A second less obvious attack surface is the import resolution itself which, from the shellcode’s perspective, relies on external process data. Within this import resolution routine, we observed how the shellcode relied on the BaseDllName property to generate a hash for each module.

Figure 20: The hashing routine retrieving both Buffer and MaximumLength to hash a module’s BaseDllName.

While the module’s exports were UTF-8 NULL-terminated strings, the BaseDllName property was a UNICODE_STRING structure. This structure contains multiple properties:

typedef struct _UNICODE_STRING {
  USHORT Length;
  USHORT MaximumLength;
  PWSTR  Buffer;
} UNICODE_STRING, *PUNICODE_STRING;

Length: The length, in bytes, of the string stored in Buffer.

MaximumLength: The length, in bytes, of Buffer.

Buffer: Pointer to a buffer used to contain a string of wide characters.

[…]

If the string is null-terminated, Length does not include the trailing null character.

> **Task objective**
Reproduce word for word the portion of the shellcode import-resolution text above from "While the module’s" to "bytes, of Buffer.".

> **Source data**
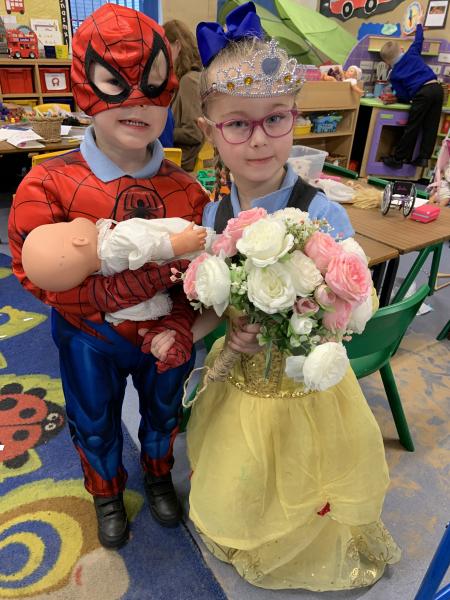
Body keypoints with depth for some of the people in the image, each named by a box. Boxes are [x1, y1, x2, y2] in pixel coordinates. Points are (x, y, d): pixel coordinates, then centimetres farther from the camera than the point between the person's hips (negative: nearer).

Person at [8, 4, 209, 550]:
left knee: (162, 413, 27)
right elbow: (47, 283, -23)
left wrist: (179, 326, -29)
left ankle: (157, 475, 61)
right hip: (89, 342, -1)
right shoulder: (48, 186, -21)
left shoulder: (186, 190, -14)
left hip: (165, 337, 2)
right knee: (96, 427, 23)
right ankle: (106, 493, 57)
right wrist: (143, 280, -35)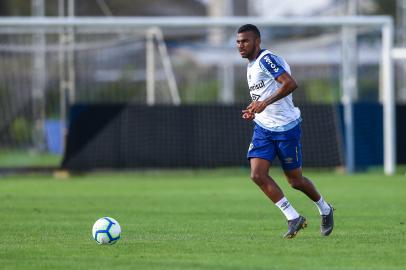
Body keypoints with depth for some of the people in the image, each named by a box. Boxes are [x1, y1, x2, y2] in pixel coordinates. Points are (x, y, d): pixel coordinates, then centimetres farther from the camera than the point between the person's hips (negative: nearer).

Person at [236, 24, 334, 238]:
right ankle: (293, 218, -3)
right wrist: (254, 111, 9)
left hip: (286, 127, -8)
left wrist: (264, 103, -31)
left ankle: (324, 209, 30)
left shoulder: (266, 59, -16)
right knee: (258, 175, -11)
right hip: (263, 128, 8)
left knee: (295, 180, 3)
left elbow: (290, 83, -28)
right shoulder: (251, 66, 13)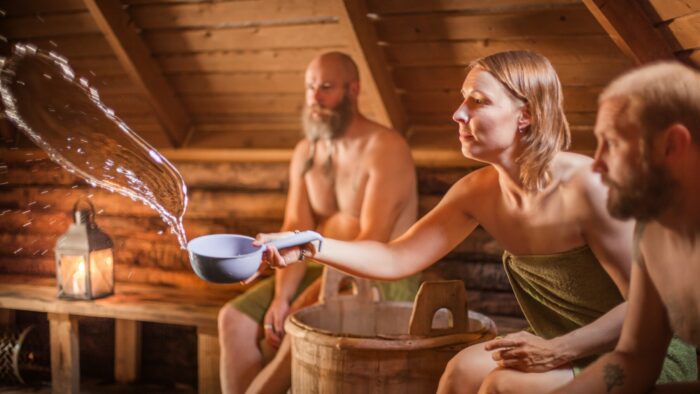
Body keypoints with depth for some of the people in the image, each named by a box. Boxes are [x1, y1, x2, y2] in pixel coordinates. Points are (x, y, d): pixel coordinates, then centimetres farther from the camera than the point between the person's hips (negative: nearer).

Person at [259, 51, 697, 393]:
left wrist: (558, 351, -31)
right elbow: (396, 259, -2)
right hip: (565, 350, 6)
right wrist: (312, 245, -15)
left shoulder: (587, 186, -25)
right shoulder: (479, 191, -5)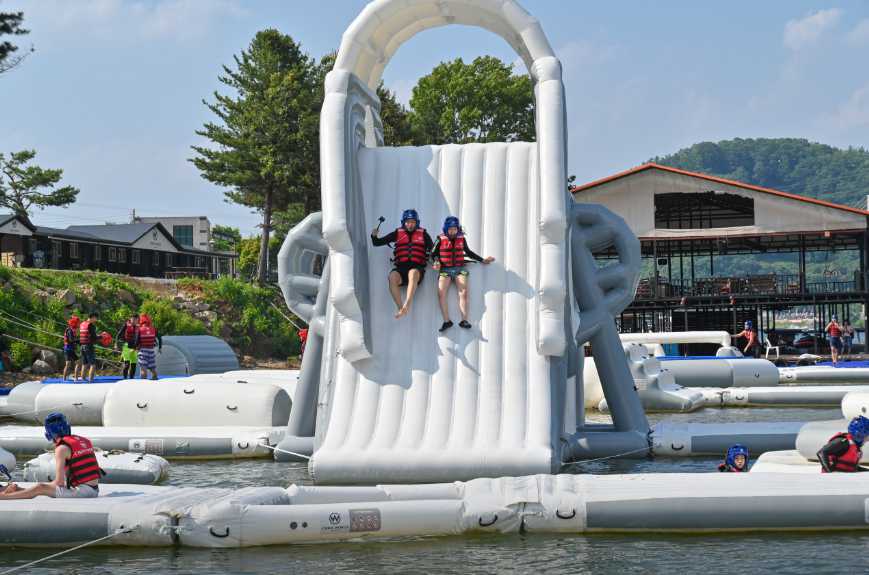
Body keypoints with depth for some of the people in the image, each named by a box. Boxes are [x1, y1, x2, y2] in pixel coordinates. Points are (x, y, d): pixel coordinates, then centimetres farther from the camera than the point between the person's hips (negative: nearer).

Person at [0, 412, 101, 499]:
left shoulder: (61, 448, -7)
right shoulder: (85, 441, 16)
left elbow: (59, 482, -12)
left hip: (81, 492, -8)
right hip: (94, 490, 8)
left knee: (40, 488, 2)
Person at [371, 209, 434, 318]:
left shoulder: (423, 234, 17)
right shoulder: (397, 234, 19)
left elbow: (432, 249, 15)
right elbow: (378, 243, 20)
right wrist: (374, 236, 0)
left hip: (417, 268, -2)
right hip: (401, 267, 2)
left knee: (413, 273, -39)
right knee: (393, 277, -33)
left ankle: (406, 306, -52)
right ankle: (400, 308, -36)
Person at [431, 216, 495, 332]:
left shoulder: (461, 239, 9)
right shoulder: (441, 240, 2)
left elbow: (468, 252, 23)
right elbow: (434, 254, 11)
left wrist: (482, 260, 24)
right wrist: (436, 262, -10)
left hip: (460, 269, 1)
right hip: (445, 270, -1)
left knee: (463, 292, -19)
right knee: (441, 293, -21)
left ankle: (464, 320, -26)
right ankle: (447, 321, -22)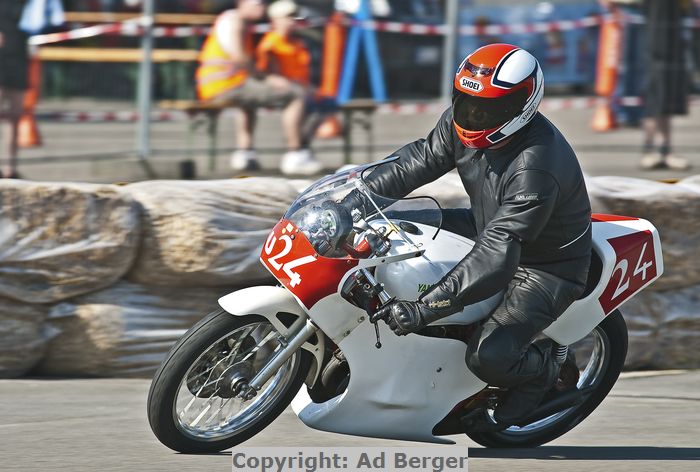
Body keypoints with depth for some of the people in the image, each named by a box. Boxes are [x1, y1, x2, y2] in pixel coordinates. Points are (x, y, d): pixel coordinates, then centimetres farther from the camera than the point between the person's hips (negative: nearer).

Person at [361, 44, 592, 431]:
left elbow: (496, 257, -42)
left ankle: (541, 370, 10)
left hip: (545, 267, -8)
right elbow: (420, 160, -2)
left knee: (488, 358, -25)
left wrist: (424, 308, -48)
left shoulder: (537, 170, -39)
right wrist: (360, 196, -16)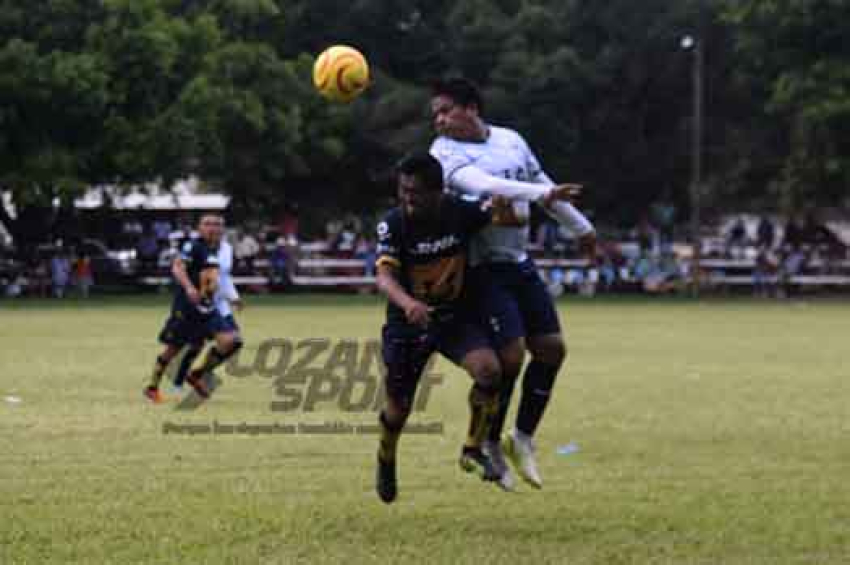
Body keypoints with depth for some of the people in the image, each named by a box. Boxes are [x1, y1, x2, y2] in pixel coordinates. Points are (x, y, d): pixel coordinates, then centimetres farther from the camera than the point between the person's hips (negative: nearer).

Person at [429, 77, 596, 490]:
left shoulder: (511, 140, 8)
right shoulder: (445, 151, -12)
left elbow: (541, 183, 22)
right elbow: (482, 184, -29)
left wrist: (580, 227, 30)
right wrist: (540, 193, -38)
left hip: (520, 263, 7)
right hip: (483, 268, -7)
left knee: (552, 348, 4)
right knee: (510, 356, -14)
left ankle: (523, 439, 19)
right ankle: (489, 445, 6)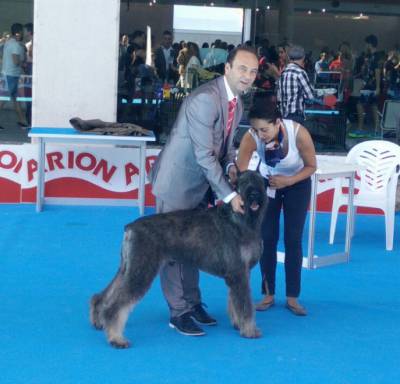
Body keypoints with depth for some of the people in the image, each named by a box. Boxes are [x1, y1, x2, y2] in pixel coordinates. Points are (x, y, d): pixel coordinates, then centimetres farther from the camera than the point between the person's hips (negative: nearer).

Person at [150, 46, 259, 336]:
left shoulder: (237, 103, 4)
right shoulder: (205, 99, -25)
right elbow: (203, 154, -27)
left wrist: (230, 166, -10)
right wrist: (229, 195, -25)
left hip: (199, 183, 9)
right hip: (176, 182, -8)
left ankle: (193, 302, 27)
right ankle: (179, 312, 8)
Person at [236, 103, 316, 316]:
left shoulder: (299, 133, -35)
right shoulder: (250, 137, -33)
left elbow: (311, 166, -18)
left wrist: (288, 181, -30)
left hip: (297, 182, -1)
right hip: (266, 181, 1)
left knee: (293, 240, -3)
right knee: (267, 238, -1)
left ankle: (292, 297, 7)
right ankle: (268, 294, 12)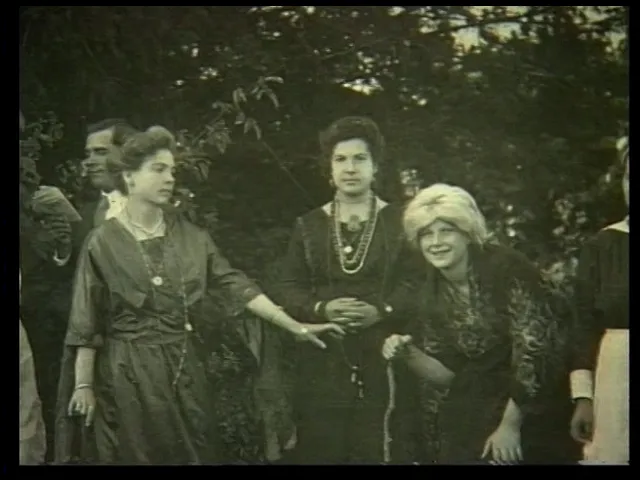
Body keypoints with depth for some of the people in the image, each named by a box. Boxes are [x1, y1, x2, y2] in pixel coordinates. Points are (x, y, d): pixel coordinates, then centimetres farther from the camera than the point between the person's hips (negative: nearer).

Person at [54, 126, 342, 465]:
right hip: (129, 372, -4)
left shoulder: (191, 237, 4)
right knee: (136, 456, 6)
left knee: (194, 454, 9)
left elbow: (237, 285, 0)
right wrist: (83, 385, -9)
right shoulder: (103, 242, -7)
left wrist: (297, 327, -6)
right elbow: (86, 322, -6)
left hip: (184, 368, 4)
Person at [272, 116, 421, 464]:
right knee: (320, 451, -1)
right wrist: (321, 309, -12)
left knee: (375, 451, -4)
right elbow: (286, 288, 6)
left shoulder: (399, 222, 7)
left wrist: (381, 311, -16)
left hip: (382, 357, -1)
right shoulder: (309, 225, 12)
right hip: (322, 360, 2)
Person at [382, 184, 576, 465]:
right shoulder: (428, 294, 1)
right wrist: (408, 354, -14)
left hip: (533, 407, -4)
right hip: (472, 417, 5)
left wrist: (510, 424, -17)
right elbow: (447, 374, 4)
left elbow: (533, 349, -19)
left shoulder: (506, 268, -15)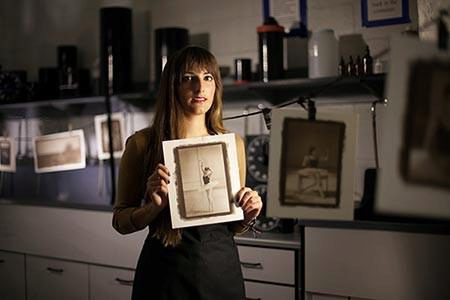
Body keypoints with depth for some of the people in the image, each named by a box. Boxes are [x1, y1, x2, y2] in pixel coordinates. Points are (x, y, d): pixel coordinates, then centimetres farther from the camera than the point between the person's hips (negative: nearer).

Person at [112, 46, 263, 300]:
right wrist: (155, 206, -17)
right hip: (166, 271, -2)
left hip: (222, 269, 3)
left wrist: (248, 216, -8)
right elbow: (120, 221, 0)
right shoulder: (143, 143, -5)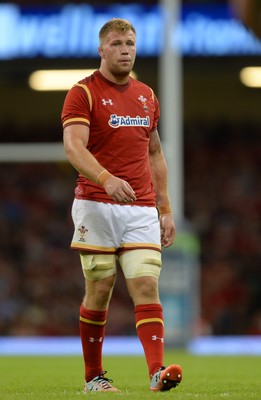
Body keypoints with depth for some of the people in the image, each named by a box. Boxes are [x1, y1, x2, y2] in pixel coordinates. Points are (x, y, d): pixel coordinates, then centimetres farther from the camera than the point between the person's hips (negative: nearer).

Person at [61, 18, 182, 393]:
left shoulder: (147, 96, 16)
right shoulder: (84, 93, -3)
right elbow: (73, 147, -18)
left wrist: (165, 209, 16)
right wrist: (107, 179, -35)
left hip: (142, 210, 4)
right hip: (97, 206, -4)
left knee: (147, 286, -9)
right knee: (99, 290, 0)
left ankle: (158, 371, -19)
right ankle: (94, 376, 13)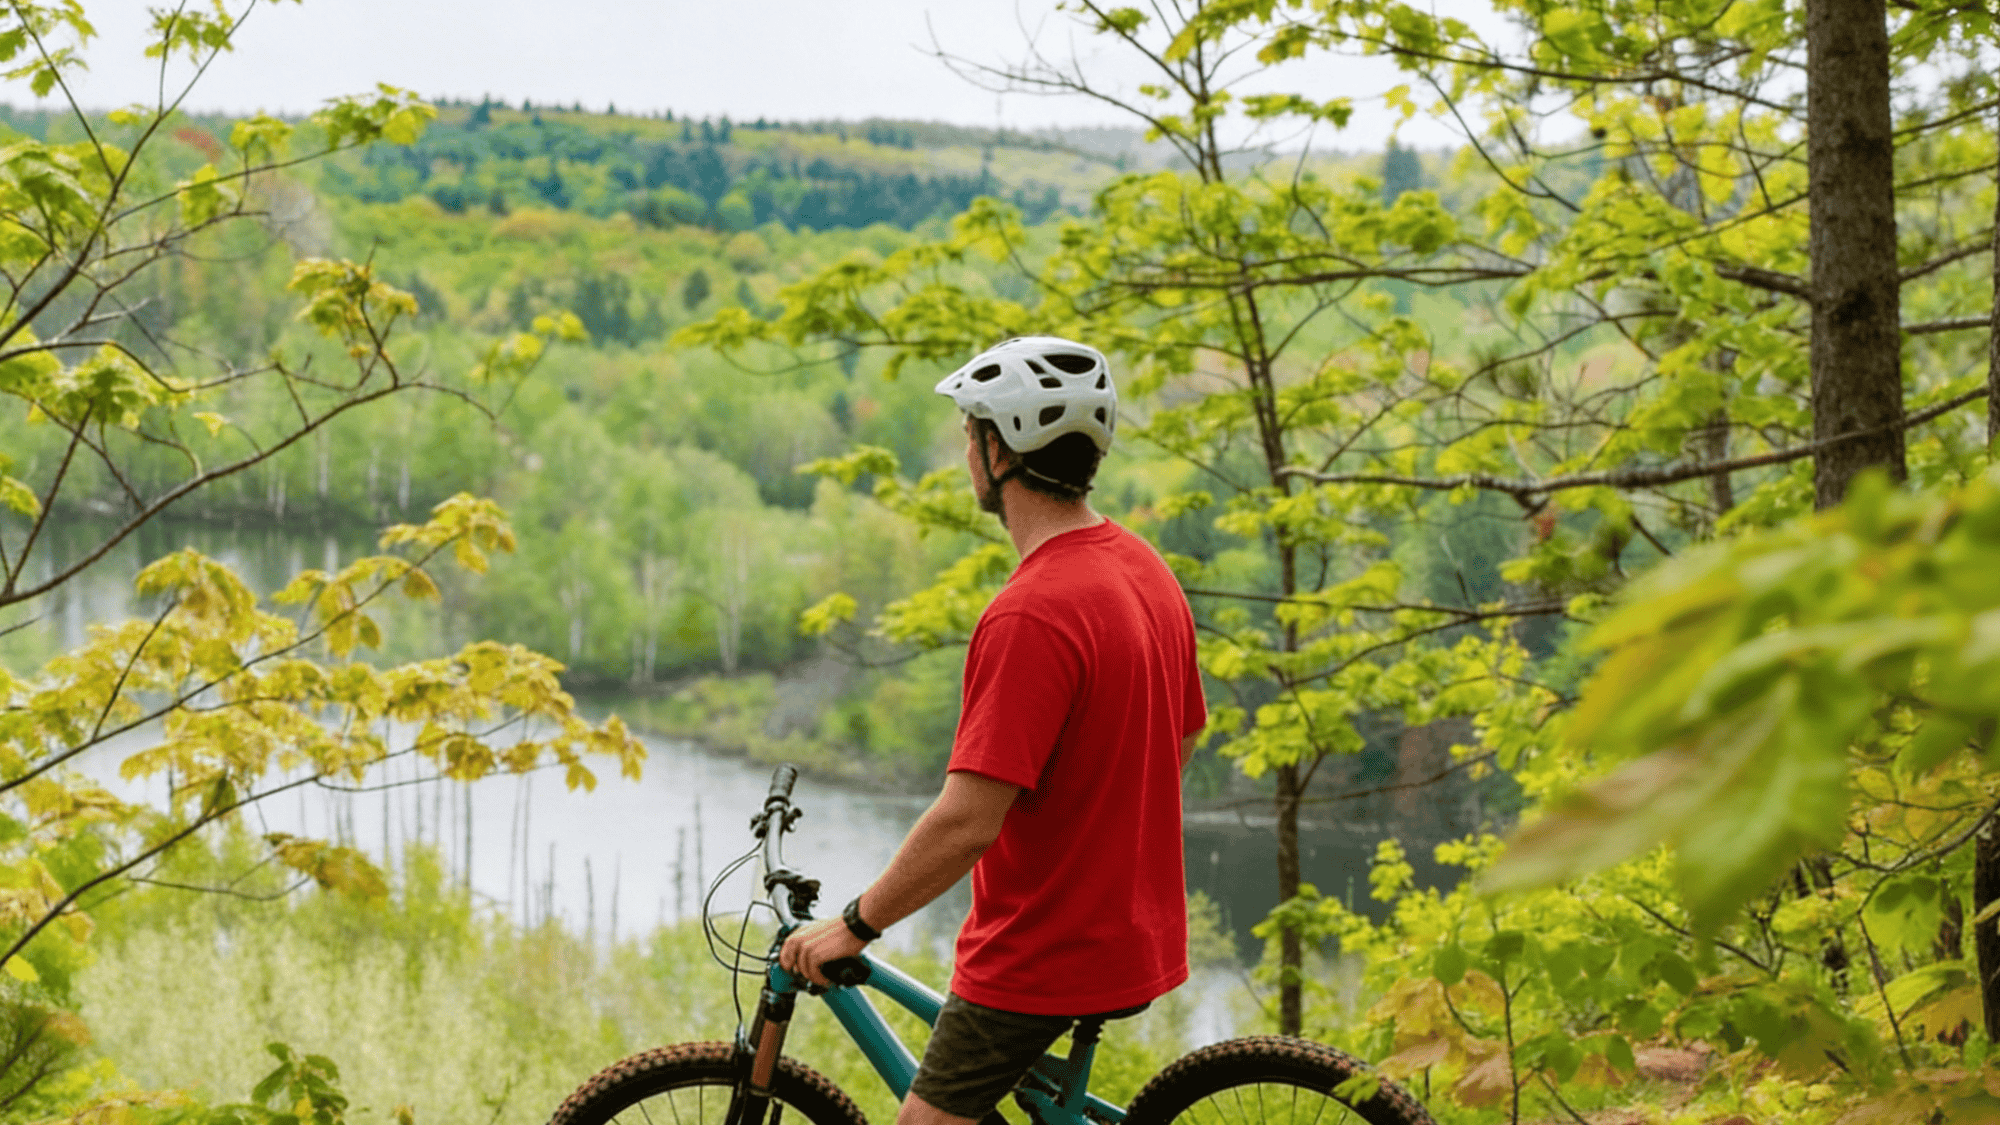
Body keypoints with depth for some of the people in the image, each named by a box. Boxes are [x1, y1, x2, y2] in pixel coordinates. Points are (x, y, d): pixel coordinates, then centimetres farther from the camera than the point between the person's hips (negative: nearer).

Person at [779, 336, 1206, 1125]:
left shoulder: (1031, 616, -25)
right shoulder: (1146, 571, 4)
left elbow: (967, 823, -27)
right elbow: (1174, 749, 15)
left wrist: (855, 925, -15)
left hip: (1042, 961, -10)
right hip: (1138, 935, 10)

> **Result below**
While the module’s exports were UTF-8 NULL-terminated strings, the BaseDllName property was a UNICODE_STRING structure. This structure contains multiple properties:

typedef struct _UNICODE_STRING {
  USHORT Length;
  USHORT MaximumLength;
  PWSTR  Buffer;
} UNICODE_STRING, *PUNICODE_STRING;

Length: The length, in bytes, of the string stored in Buffer.

MaximumLength: The length, in bytes, of Buffer.